Scan the records beneath this line for the line holding "cereal bowl: present" and the line holding "cup: present [158,933,233,1020]", then transcribe exactly those two and all lines between.

(Beginning of RECORDS SUPPLIED)

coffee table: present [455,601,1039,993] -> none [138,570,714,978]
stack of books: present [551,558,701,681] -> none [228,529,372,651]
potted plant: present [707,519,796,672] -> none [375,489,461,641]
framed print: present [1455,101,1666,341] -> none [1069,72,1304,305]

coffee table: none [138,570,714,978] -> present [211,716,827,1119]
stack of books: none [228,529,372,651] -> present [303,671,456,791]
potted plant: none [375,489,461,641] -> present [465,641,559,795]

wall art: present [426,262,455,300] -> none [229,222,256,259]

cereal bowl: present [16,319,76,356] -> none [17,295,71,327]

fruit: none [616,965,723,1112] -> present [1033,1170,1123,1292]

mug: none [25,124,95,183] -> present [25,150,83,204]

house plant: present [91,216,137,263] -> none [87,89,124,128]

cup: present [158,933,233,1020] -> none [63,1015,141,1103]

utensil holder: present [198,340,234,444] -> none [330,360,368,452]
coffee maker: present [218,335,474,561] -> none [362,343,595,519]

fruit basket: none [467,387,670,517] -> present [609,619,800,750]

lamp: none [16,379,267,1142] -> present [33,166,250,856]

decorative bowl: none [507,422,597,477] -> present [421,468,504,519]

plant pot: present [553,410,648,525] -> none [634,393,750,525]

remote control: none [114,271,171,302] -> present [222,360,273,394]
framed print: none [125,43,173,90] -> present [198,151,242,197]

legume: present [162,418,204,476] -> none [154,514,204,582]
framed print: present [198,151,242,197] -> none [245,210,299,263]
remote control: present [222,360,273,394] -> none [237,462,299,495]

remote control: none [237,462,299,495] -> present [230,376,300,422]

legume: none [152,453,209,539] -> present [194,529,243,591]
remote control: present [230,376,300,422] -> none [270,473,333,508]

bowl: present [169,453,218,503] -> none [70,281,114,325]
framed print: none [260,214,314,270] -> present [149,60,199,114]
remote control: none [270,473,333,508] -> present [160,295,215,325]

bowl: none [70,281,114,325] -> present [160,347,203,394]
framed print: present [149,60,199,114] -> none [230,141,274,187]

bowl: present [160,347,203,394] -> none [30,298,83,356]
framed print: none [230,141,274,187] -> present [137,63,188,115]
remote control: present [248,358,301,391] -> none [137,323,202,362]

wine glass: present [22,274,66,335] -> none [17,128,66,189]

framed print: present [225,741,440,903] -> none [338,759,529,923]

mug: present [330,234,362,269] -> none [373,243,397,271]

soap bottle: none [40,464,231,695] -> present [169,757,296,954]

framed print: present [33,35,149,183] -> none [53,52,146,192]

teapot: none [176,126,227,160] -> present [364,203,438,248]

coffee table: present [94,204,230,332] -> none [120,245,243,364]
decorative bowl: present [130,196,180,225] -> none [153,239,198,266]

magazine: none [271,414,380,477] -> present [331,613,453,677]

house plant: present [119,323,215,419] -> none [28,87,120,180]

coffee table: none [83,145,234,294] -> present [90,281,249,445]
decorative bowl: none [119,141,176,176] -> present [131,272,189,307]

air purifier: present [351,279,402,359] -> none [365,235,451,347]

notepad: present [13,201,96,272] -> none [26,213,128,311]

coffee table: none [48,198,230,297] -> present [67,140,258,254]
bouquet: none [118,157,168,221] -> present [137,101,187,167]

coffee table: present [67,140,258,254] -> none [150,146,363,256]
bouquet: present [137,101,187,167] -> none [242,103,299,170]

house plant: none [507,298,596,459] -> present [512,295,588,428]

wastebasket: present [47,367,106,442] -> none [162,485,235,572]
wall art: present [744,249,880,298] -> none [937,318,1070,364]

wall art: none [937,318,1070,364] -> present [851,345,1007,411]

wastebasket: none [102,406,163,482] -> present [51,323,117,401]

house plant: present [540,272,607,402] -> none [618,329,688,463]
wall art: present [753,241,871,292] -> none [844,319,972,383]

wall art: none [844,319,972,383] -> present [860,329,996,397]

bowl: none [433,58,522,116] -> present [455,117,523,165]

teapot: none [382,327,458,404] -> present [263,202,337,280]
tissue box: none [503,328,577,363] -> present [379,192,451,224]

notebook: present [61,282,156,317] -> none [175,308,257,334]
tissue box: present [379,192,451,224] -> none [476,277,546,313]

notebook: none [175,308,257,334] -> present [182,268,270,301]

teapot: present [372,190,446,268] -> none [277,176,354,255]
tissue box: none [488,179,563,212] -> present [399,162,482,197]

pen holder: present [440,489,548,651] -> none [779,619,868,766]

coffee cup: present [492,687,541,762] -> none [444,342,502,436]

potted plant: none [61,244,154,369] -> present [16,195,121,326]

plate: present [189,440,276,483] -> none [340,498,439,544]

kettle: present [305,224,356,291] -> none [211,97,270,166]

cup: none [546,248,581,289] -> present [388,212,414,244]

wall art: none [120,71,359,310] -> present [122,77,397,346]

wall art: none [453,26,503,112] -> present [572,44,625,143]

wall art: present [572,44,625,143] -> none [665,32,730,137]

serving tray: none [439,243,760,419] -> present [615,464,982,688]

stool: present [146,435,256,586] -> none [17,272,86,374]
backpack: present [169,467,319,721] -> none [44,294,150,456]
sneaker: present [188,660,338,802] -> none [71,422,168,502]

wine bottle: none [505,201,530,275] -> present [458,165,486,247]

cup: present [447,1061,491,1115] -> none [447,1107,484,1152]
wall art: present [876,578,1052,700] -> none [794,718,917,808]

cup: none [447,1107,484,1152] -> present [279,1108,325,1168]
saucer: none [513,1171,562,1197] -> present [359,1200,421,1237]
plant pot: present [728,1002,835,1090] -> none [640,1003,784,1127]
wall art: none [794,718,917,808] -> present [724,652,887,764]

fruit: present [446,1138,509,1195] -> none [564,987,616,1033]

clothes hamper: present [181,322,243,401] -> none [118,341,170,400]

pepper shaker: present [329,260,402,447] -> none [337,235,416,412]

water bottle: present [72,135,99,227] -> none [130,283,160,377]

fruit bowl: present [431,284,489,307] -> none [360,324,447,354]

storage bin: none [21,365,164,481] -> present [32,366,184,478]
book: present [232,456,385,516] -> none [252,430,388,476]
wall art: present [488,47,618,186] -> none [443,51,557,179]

(End of RECORDS SUPPLIED)

▶ **SOLUTION**
cereal bowl: present [16,319,76,356] -> none [17,295,71,327]

fruit: none [616,965,723,1112] -> present [1033,1170,1123,1292]

mug: none [25,124,95,183] -> present [25,150,83,204]

house plant: present [91,216,137,263] -> none [87,89,124,128]

cup: present [158,933,233,1020] -> none [63,1015,141,1103]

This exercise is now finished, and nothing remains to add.